_Task description_: Rewrite the records from their start through the line containing "v(140, 0) *", switching every "construction" to "isConstruction" and changing nothing else. Leave the pictures out of the answer.

A run of records
········

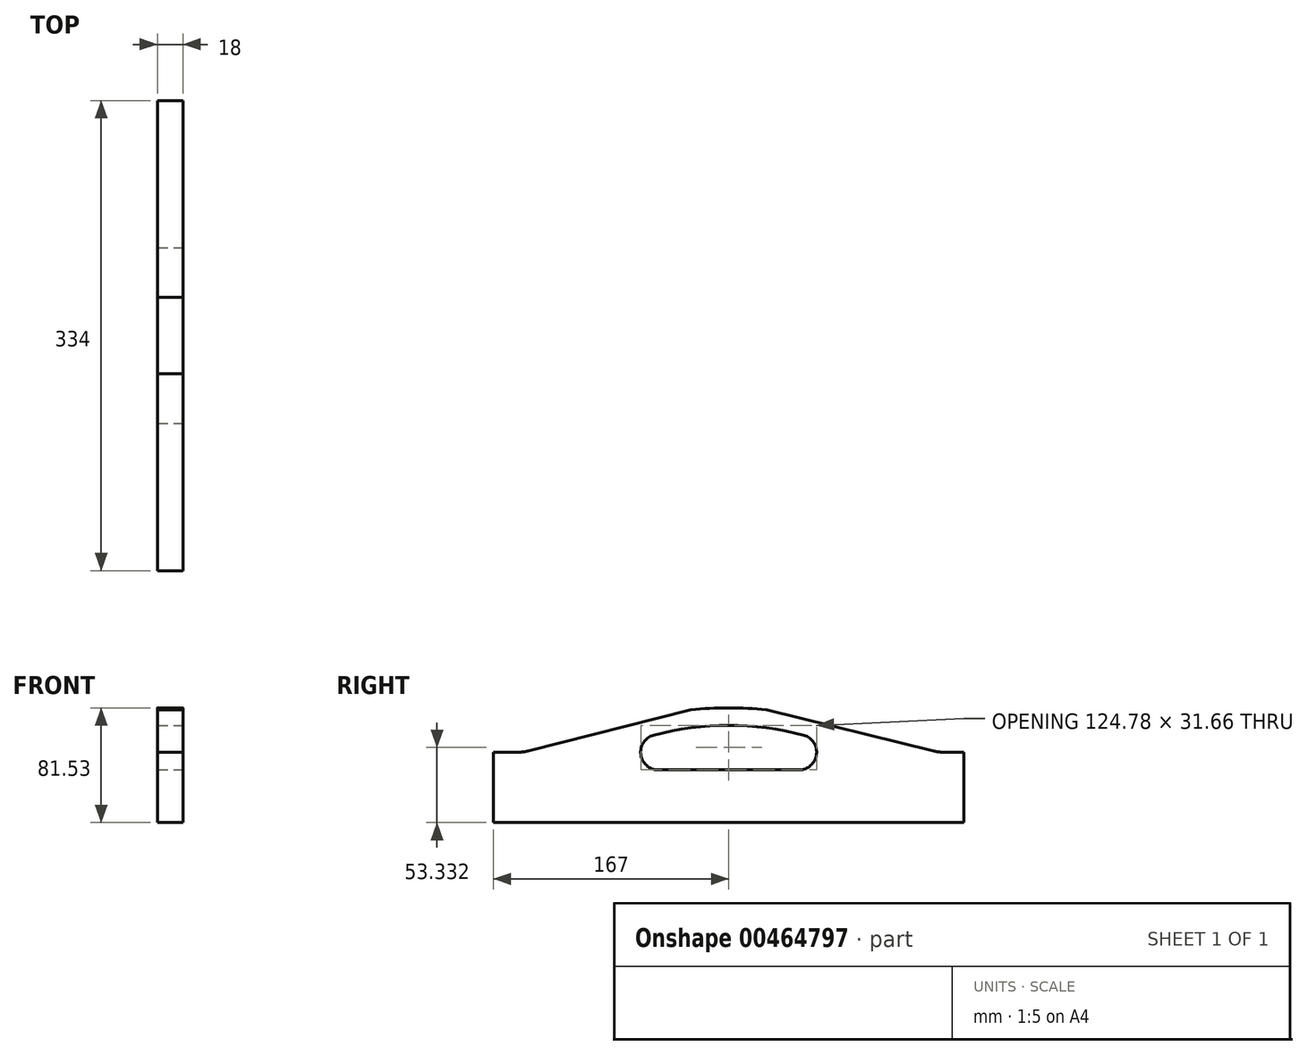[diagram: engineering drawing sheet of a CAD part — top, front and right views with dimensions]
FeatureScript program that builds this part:
annotation { "Feature Type Name" : "Feature", "Feature Type Description" : "" }
export const myFeature = defineFeature(function(context is Context, id is Id, definition is map)
    precondition{}
    {
        {
            var Q0;
            Q0=qCreatedBy(makeId("Right.planeOp"),FACE);
            var sketch = newSketch(context, id + "F0", { "sketchPlane" : qUnion([Q0])});
            skLineSegment(sketch, "E0.bottom", {"start": v(0, 0) * mm, "end": v(334, 0) * mm});
            skLineSegment(sketch, "E0.top", {"start": v(0, 100) * mm, "end": v(334, 100) * mm, "construction": true});
            skLineSegment(sketch, "E0.left", {"start": v(0, 0) * mm, "end": v(0, 100) * mm});
            skLineSegment(sketch, "E0.right", {"start": v(334, 0) * mm, "end": v(334, 100) * mm});
            skLineSegment(sketch, "E1", {"start": v(0, 50) * mm, "end": v(17.4, 50) * mm, "construction": true});
            skPoint(sketch, "E2", {"position": v(140, 100) * mm});
            skPoint(sketch, "E3", {"position": v(194, 100) * mm});
            skLineSegment(sketch, "E4", {"start": v(140, 100) * mm, "end": v(140, 0) * mm});
            skLineSegment(sketch, "E5", {"start": v(194, 100) * mm, "end": v(194, 0) * mm});
            skArc(sketch, "E6", {"start": v(140, 80) * mm, "mid": v(167, 81.53) * mm, "end": v(194, 80) * mm});
            skLineSegment(sketch, "E7", {"start": v(0, 50) * mm, "end": v(18, 50) * mm});
            skLineSegment(sketch, "E8", {"start": v(24.73, 50.91) * mm, "end": v(140, 80) * mm});
            skLineSegment(sketch, "E9", {"start": v(334, 50) * mm, "end": v(319.63, 50) * mm});
            skLineSegment(sketch, "E10", {"start": v(312.47, 50.87) * mm, "end": v(194, 80) * mm});
            skPoint(sketch, "E11.newPointB", {"position": v(334, 50) * mm});
            skArc(sketch, "E11.filletArc", {"start": v(17.4, 50) * mm, "mid": v(21.1, 50.23) * mm, "end": v(24.73, 50.91) * mm});
            skPoint(sketch, "E12.visualSharp", {"position": v(316, 50) * mm});
            skArc(sketch, "E12.filletArc", {"start": v(312.47, 50.87) * mm, "mid": v(316.03, 50.22) * mm, "end": v(319.63, 50) * mm});
            skSolve(sketch);
        }
        {
            var Q0;
            Q0=qSketchRegion(id+"F0",true);
            extrude(context, id + "F1", {"entities" : qUnion([Q0]), "depth" : 18 * mm});
        }
        {
            var Q0;
            Q0=makeQuery(id+"F1.opExtrude","CAP_FACE",FACE,{"disambiguationData":[OSD([sQuery(id+"F0.wireOp",EDGE,"E0.bottom"),sQuery(id+"F0.wireOp",EDGE,"E0.left"),sQuery(id+"F0.wireOp",EDGE,"E0.right"),sQuery(id+"F0.wireOp",EDGE,"hojcP1TL-Xpnx-iaRk-RxsB-XFSz29LCahgp"),sQuery(id+"F0.wireOp",EDGE,"atJYV5Rb-Yel0-aSoY-TR2I-Oknle9Pxrf5G"),sQuery(id+"F0.wireOp",EDGE,"E6")])],"isStart":false});
            var sketch = newSketch(context, id + "F2", { "sketchPlane" : qUnion([Q0])});
            skLineSegment(sketch, "E13", {"start": v(117, 62.5) * mm, "end": v(117, 37.5) * mm, "construction": true});
            skLineSegment(sketch, "E14", {"start": v(217, 62.5) * mm, "end": v(217, 37.5) * mm, "construction": true});
            skLineSegment(sketch, "E15", {"start": v(117, 37.5) * mm, "end": v(217, 37.5) * mm});
            skArc(sketch, "E16", {"start": v(104.5, 50) * mm, "mid": v(108.16, 41.16) * mm, "end": v(117, 37.5) * mm});
            skArc(sketch, "E17", {"start": v(217, 37.5) * mm, "mid": v(225.84, 41.16) * mm, "end": v(229.5, 50) * mm});
            skLineSegment(sketch, "E18", {"start": v(167, 50) * mm, "end": v(167, -134.27) * mm, "construction": true});
            skLineSegment(sketch, "E19", {"start": v(167, -134.27) * mm, "end": v(117, 50) * mm, "construction": true});
            skLineSegment(sketch, "E20", {"start": v(167, -134.27) * mm, "end": v(217, 50) * mm, "construction": true});
            skLineSegment(sketch, "E21", {"start": v(117, 50) * mm, "end": v(110.86, 72.65) * mm, "construction": true});
            skLineSegment(sketch, "E22", {"start": v(217, 50) * mm, "end": v(223.2, 72.82) * mm, "construction": true});
            skArc(sketch, "E23", {"start": v(113.73, 62.06) * mm, "mid": v(107.07, 57.6) * mm, "end": v(104.5, 50) * mm});
            skArc(sketch, "E24", {"start": v(229.5, 50) * mm, "mid": v(226.93, 57.6) * mm, "end": v(220.27, 62.06) * mm});
            skArc(sketch, "E25", {"start": v(113.73, 62.06) * mm, "mid": v(167, 69.16) * mm, "end": v(220.27, 62.06) * mm});
            skLineSegment(sketch, "E26", {"start": v(0, 50) * mm, "end": v(334, 50) * mm, "construction": true});
            skSolve(sketch);
        }
        {
            var Q0;
            Q0=qSketchRegion(id+"F2",true);
            extrude(context, id + "F3", {"entities" : qUnion([Q0]), "operationType" : NewBodyOperationType.REMOVE, "oppositeDirection" : true, "depth" : 25 * mm});
        }
    });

········

_Answer_:
[diagram: engineering drawing sheet of a CAD part — top, front and right views with dimensions]
FeatureScript program that builds this part:
annotation { "Feature Type Name" : "Feature", "Feature Type Description" : "" }
export const myFeature = defineFeature(function(context is Context, id is Id, definition is map)
    precondition{}
    {
        {
            var Q0;
            Q0=qCreatedBy(makeId("Right.planeOp"),FACE);
            var sketch = newSketch(context, id + "F0", { "sketchPlane" : qUnion([Q0])});
            skLineSegment(sketch, "E0.bottom", {"start": v(0, 0) * mm, "end": v(334, 0) * mm});
            skLineSegment(sketch, "E0.top", {"start": v(0, 100) * mm, "end": v(334, 100) * mm, "isConstruction": true});
            skLineSegment(sketch, "E0.left", {"start": v(0, 0) * mm, "end": v(0, 100) * mm});
            skLineSegment(sketch, "E0.right", {"start": v(334, 0) * mm, "end": v(334, 100) * mm});
            skLineSegment(sketch, "E1", {"start": v(0, 50) * mm, "end": v(17.4, 50) * mm, "isConstruction": true});
            skPoint(sketch, "E2", {"position": v(140, 100) * mm});
            skPoint(sketch, "E3", {"position": v(194, 100) * mm});
            skLineSegment(sketch, "E4", {"start": v(140, 100) * mm, "end": v(140, 0) * mm});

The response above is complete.